Despite their efforts, Ansell argues that none of these strategies really worked. This forced PT activists to reevaluate their understandings of the relationships between political elites and agrarian workers. Ansell calls these relationships, or networks of relationships, ‘intimate hierarchies.’ As the name suggests, these relationships are not as strictly delineated as either clientelism or universalism, but rather serves as a middle way between the two. Thus, these relationships are not vote buying, or official exchanges of favors, goods, or services for political support, as are associated with clientelism. Rather they are the long-term, unbalanced, yet mutually beneficial agreements between political elites and the masses according to which gifts, favors, goods, or services are to be exchanged without official records or an expectation for exact calculations.

While these previous strategies were all fairly unsuccessful, Ansell notes that the PT activists did have some positive impacts on the region and the agrarian workers. First, livestock projects, which aided in the monetary and logistical complications of raising livestock, did assist the economic standing of farmers in the region. Second, activist involvement proved beneficial for women, as it shifted the patriarchal understanding of the household. Third, strategies like induced nostalgia and programmatic pilgrimage did assist in the formation of an understood community based in lower economic standing of the region, and its citizens, as a whole. And lastly, the emphasis of rights in the Zero Hunger Program shifted perceptions away from strict notions of clientelism to a heightened sense of mutual respect and long-term cooperation.

== Critical reception ==
Reviews of this book were completed by Stanley E. Blake in the Hispanic American Historical Review 95 (2015): 381-382. and Robert Gay in the Journal of Latin American Studies 47 (2015): 630-632. Stanley E. Blake (Ph.D., State University of New York, History, 2001) is a professor of history at the Ohio State University specializing in national identity in modern Brazilian and Latin American history.

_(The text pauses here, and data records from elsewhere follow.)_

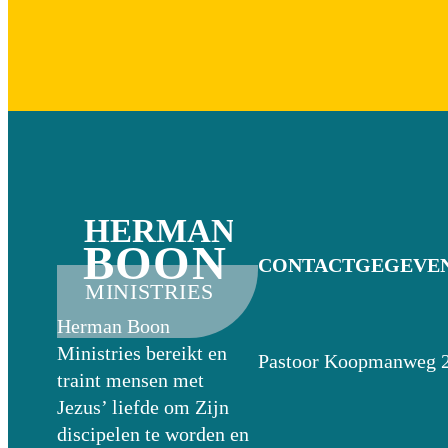
HERMAN
BOON
CONTACTGEGEVE
MINISTRIES
Herman Boon
Ministries bereikt en
Pastoor Koopmanweg 
traint mensen met
Jezus’ liefde om Zijn
discipelen te worden en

Robert Gay (Ph.D., Brown University, Sociology) is a professor of sociology at Connecticut College specializing in democracy, violence, and organized crime in Brazil.

Blake praises Ansell for his analysis of patronage through the use of rational choice theory in the establishment of the concept of “intimate hierarchies.” This analysis is seen to force a conversation among historians on assumptions regarding the relationship between rural Brazil's residents and their politicians and bureaucrats. Gay echos these praises, adding commendations for Ansell's grounding of clientelism and universalism in lived social and political experiences, rather than discussing them in the abstract. Additionally, Gay notes the use of multiple voices and a lack of emphasis on the author as an asset to the book's design and execution. Unlike a lot of ethnographies, this is not one that is dominated by the author’s voice. On the contrary, throughout the book we get to hear from a wide variety of actors, from poor agricultural workers, to local politicians, to out of town administrators and activists. This is no small achievement in a community where being seen talking to one person can close off access to another. Ansell proves that he is a skilled ethnographer by the very fact that he can bring so many different voices to the table.While Gay forgoes significant criticism, Blake is hesitant to fully embrace the analysis due to the use of anecdotal evidence and the lack of attention to long-term effects of the policies in question. Blake also notes that the anthropological account “would have benefited from a deeper engagement with the work of Brazilian labor historians who have demonstrated the ways in which workers further their own economic, social, and political interests by challenging and negotiating with employers, labor unions, and the state.”

== Awards ==
Zero Hunger won the 2015 Brazil Section Book Award from the Latin American Studies Association.